START Data supplied

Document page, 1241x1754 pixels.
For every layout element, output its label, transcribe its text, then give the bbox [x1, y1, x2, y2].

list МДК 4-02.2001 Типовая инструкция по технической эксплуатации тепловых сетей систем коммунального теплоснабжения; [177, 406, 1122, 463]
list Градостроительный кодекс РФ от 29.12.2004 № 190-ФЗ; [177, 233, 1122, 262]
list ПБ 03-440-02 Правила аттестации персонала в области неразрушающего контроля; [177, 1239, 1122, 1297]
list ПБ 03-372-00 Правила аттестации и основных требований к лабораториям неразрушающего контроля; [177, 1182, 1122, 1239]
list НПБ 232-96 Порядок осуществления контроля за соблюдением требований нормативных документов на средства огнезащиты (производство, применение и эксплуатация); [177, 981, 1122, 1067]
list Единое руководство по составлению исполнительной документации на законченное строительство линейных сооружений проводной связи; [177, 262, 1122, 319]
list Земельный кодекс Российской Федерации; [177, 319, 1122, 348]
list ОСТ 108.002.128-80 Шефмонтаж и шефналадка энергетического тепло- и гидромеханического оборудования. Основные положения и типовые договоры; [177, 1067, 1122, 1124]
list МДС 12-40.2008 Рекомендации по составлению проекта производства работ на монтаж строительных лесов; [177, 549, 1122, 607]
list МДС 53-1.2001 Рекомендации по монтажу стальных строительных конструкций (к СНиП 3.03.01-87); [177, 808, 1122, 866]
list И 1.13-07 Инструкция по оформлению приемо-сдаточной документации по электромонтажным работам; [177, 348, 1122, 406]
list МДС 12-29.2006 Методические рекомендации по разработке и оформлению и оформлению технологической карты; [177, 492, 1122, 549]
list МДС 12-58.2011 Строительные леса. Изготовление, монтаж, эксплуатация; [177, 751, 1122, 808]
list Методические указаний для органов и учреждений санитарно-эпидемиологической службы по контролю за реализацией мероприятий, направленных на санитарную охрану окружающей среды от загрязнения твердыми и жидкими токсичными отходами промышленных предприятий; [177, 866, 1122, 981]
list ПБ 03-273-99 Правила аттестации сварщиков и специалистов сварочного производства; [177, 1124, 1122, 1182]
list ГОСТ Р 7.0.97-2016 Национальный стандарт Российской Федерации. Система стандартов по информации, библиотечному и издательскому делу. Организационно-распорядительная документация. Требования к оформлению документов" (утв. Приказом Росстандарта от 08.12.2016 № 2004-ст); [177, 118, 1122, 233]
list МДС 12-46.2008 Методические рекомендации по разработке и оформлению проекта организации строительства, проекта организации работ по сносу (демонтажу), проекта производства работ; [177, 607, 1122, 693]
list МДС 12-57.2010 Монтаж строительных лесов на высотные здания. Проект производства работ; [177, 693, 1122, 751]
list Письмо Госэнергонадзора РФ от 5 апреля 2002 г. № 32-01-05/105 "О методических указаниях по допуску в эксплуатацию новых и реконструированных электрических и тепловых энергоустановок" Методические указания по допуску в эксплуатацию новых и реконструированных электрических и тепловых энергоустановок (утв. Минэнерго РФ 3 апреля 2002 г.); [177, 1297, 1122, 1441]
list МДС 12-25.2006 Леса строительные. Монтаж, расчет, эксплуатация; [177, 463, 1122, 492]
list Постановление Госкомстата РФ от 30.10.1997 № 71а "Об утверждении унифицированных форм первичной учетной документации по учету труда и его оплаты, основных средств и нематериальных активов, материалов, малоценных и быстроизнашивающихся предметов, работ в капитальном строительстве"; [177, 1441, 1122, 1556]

END Data supplied

*About this task:* Report every line of the entries that carries the word "контроля".

*Output for this task:*
list ПБ 03-440-02 Правила аттестации персонала в области неразрушающего контроля; [177, 1239, 1122, 1297]
list ПБ 03-372-00 Правила аттестации и основных требований к лабораториям неразрушающего контроля; [177, 1182, 1122, 1239]
list НПБ 232-96 Порядок осуществления контроля за соблюдением требований нормативных документов на средства огнезащиты (производство, применение и эксплуатация); [177, 981, 1122, 1067]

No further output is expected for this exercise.